Content revision data:
▼

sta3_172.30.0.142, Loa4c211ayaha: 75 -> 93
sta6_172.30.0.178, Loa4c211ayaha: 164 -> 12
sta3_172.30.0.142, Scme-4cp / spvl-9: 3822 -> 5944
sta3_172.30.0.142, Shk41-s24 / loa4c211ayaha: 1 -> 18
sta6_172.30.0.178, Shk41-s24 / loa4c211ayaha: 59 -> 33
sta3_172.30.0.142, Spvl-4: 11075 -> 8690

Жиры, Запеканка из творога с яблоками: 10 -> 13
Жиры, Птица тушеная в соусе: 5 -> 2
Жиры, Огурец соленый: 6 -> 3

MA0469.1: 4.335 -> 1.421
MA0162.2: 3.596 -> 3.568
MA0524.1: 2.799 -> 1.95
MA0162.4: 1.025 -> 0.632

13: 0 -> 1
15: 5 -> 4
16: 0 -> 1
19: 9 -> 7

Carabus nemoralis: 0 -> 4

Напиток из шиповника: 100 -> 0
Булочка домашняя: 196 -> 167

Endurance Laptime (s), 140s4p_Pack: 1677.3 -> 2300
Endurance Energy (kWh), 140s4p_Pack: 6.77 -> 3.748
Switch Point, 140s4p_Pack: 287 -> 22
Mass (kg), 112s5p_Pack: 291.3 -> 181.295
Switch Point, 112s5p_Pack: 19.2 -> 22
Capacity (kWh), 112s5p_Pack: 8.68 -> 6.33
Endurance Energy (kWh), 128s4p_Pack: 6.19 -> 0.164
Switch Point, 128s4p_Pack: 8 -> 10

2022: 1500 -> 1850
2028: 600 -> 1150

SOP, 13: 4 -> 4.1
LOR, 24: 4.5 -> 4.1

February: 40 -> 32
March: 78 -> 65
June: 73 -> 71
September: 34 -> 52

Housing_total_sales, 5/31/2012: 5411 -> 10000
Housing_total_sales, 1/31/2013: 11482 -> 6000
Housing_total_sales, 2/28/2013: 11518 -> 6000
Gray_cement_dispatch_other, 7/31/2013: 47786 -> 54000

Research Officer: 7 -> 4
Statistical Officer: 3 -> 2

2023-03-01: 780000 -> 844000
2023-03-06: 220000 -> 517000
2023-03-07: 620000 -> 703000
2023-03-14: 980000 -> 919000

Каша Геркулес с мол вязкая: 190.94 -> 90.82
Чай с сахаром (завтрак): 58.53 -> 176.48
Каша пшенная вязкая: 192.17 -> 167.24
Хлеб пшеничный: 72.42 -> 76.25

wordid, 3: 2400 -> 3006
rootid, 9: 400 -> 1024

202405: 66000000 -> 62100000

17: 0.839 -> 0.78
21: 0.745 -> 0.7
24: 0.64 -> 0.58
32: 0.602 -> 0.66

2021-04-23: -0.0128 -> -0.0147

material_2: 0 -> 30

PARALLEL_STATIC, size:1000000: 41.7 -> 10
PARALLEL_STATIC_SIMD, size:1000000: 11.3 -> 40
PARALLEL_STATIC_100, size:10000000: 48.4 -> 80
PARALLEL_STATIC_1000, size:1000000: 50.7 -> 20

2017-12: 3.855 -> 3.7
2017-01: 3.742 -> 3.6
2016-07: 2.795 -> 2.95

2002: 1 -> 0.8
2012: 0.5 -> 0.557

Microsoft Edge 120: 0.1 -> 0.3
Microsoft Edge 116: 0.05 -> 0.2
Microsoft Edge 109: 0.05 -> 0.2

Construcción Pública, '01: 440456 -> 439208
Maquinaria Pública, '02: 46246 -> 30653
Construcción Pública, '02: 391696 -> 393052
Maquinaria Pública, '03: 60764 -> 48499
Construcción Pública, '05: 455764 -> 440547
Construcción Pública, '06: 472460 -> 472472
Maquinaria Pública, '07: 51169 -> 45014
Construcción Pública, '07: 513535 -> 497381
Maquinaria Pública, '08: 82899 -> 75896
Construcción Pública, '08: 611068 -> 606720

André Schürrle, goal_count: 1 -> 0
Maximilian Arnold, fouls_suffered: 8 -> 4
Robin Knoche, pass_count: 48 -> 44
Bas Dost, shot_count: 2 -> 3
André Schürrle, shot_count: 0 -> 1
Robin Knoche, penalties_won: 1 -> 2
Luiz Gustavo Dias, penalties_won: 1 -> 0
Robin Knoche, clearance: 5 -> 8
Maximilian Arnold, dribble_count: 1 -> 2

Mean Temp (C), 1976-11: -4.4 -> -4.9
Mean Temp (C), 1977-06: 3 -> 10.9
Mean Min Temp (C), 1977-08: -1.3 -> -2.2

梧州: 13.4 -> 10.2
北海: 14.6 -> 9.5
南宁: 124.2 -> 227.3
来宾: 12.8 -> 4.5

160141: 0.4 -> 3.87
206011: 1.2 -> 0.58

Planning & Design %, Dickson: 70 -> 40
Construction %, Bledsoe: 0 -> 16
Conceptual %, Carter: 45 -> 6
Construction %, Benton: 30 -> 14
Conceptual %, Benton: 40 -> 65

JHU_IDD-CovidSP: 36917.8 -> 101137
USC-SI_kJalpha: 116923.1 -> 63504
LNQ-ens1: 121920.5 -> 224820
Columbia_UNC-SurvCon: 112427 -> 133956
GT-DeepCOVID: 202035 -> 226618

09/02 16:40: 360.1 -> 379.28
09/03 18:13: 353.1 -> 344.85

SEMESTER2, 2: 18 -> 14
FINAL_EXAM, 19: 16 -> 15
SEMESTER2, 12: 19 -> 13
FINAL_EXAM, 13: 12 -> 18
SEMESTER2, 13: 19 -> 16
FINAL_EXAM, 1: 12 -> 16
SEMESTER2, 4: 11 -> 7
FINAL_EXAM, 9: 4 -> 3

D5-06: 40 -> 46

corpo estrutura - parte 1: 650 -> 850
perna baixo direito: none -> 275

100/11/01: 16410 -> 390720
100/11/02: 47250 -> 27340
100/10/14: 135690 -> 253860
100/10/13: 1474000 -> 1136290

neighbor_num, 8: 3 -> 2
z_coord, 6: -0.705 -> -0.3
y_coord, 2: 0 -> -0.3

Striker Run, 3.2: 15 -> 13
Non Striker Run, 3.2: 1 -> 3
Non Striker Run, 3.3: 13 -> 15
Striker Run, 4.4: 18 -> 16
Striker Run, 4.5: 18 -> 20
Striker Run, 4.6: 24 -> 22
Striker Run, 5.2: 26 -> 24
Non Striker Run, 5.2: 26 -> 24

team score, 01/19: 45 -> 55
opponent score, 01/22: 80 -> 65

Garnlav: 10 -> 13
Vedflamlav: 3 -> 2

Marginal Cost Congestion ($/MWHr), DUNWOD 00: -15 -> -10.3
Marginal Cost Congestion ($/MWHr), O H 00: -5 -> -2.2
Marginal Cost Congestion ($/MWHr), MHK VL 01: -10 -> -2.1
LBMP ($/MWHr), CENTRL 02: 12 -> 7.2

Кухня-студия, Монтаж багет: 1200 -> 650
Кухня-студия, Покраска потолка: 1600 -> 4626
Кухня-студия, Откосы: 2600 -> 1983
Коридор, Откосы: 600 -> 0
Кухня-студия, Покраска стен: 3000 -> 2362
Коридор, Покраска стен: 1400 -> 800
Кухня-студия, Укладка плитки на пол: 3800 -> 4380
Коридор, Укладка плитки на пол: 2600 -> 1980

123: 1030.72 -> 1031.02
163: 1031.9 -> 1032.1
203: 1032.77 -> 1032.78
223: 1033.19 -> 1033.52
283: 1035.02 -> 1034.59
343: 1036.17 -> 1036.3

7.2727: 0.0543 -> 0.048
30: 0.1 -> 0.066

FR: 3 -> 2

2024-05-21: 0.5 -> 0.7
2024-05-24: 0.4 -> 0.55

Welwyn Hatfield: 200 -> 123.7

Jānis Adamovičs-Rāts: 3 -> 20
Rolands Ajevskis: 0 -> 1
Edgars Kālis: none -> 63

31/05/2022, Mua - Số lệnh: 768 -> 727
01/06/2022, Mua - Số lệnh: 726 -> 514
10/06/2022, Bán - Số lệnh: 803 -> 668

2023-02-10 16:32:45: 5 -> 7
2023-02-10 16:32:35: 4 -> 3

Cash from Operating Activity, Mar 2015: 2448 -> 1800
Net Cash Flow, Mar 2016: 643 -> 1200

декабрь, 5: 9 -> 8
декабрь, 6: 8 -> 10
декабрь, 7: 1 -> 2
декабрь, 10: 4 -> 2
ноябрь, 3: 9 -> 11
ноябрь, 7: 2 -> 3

▲

— Work item —
Your task is to copy each line of the data above that holds "Marginal".

— Answer box —
Marginal Cost Congestion ($/MWHr), DUNWOD 00: -15 -> -10.3
Marginal Cost Congestion ($/MWHr), O H 00: -5 -> -2.2
Marginal Cost Congestion ($/MWHr), MHK VL 01: -10 -> -2.1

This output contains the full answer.